TASK INPUTS »
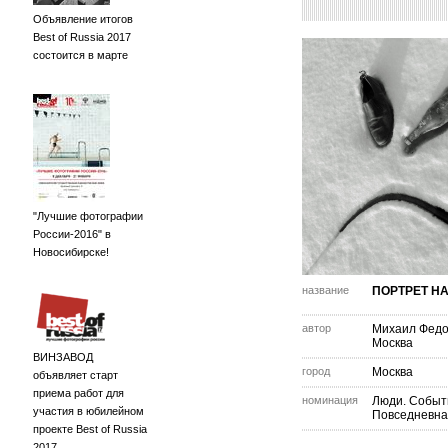
Объявление итогов
Best of Russia 2017
состоится в марте
"Лучшие фотографии
России-2016" в
Новосибирске!
название
ПОРТРЕТ НА
автор
Михаил Федо
Москва
ВИНЗАВОД
город
Москва
объявляет старт
приема работ для
номинация
Люди. Событ
участия в юбилейном
Повседневна
проекте Best of Russia
2017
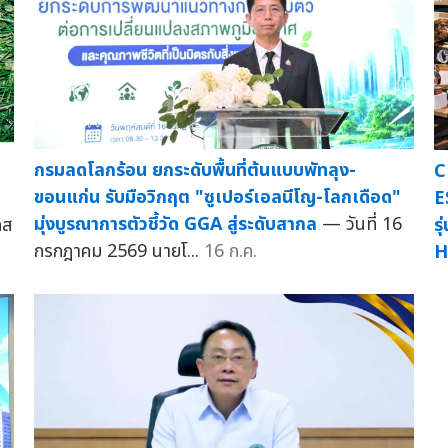
กรมลดโลกร้อน ยกระดับพื้นที่ต้นแบบพัทลุง-
C
ขอนแก่น รับมือวิกฤต "ซูเปอร์เอลนีโญ-โลกเดือด"
E
มุ่งบูรณาการตัวชี้วัด GGA สู่ระดับสากล
— วันที่ 16
ิส
ร
กรกฎาคม 2569 นายโ...
16 ก.ค.
H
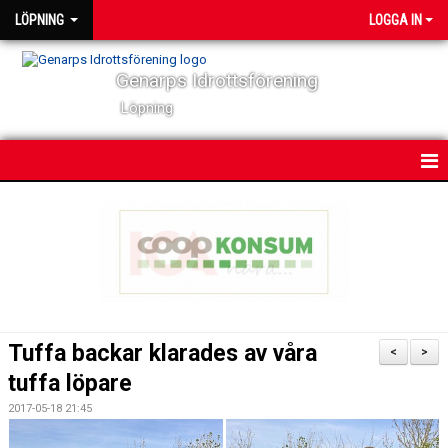
LÖPNING
LOGGA IN
Genarps Idrottsförening
Löpning
HEM
NYHETER
VÅRA TRÄNINGAR
TIDIGARE ARRANGEMANG
Tuffa backar klarades av våra
<
>
VÅRA LÖPARE
tuffa löpare
2017-05-18 21:45
POWER 60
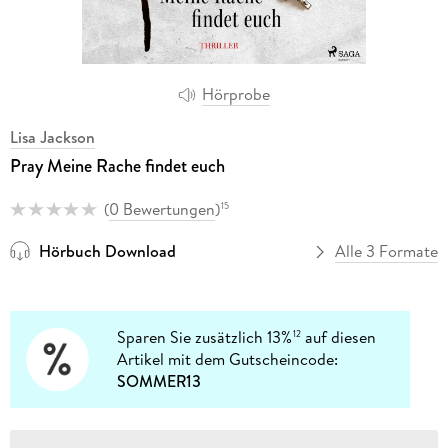
Hörprobe
Lisa Jackson
Pray Meine Rache findet euch
(
0 Bewertungen
)
15
Hörbuch Download
Alle 3 Formate
Sparen Sie zusätzlich 13%
auf diesen
12
Artikel mit dem Gutscheincode:
SOMMER13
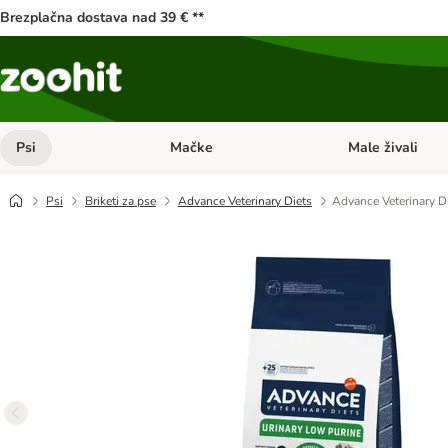
Brezplačna dostava nad 39 € **
Psi
Mačke
Male živali
Odprite meni kategorij: Psi
Odprite meni kateg
Psi
Briketi za pse
Advance Veterinary Diets
Advance Veterinary D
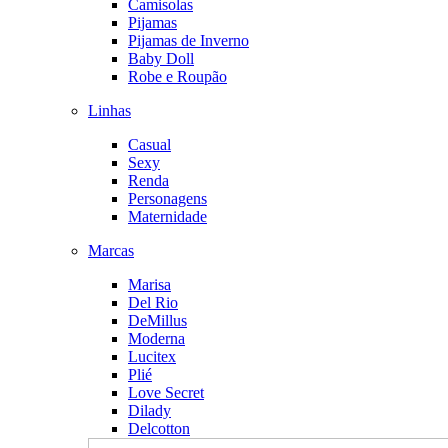
Camisolas
Pijamas
Pijamas de Inverno
Baby Doll
Robe e Roupão
Linhas
Casual
Sexy
Renda
Personagens
Maternidade
Marcas
Marisa
Del Rio
DeMillus
Moderna
Lucitex
Plié
Love Secret
Dilady
Delcotton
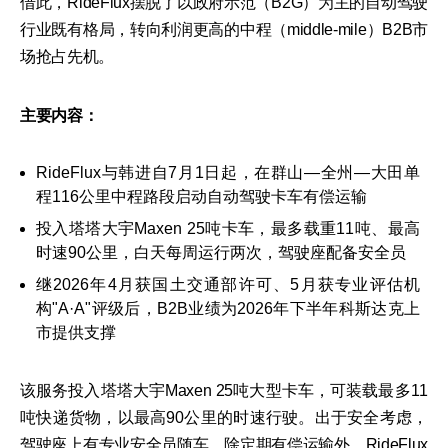
借此，RideFlux摆脱了以政府示范（B2G）为主的自动驾驶
行业既有格局，转向利润更高的中程（middle-mile）B2B市
场抢占先机。
主要内容：
RideFlux与韩进自7月1日起，在群山—全州—大田单
程116公里中程路段启动自动驾驶卡车有偿运输
投入塔塔大宇Maxen 25吨卡车，最多载重11吨、最高
时速90公里，白天每周运行两次，驾驶座配备安全员
继2026年4月获国土交通部许可、5月获专业评估机
构"A·A"评级后，B2B业绩为2026年下半年科斯达克上
市提供支撑
该服务投入塔塔大宇Maxen 25吨大型卡车，可装载最多11
吨快递货物，以最高90公里的时速行驶。出于安全考虑，
驾驶座上有专业安全员随车。除定期有偿运输外，RideFlux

TASK REQUIREMENTS »
Your task is to write out, exactly, the line that contains "行业既有格局，转向利润更高的中程（middle-mile）B2B市" and each line after it to the end of the data, with no other lines.

WRITTEN REPLY »
行业既有格局，转向利润更高的中程（middle-mile）B2B市
场抢占先机。
主要内容：
RideFlux与韩进自7月1日起，在群山—全州—大田单
程116公里中程路段启动自动驾驶卡车有偿运输
投入塔塔大宇Maxen 25吨卡车，最多载重11吨、最高
时速90公里，白天每周运行两次，驾驶座配备安全员
继2026年4月获国土交通部许可、5月获专业评估机
构"A·A"评级后，B2B业绩为2026年下半年科斯达克上
市提供支撑
该服务投入塔塔大宇Maxen 25吨大型卡车，可装载最多11
吨快递货物，以最高90公里的时速行驶。出于安全考虑，
驾驶座上有专业安全员随车。除定期有偿运输外，RideFlux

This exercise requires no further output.